Among the lines of data below, reproduce only those from the one with "vfov_deg: 18.2" through the one with "exposure_s: 1/1.25", exactly as they stand, both ends included.
= = = =
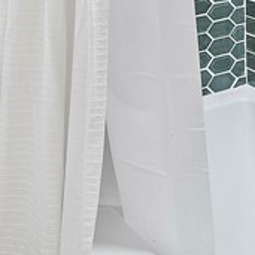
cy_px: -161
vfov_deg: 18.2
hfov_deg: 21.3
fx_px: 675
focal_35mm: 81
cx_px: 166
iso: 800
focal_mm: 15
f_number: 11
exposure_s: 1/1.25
= = = =
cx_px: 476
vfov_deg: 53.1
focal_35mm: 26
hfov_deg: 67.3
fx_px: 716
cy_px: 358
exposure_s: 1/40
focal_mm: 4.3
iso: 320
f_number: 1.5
= = = =
▶ Response:
vfov_deg: 18.2
hfov_deg: 21.3
fx_px: 675
focal_35mm: 81
cx_px: 166
iso: 800
focal_mm: 15
f_number: 11
exposure_s: 1/1.25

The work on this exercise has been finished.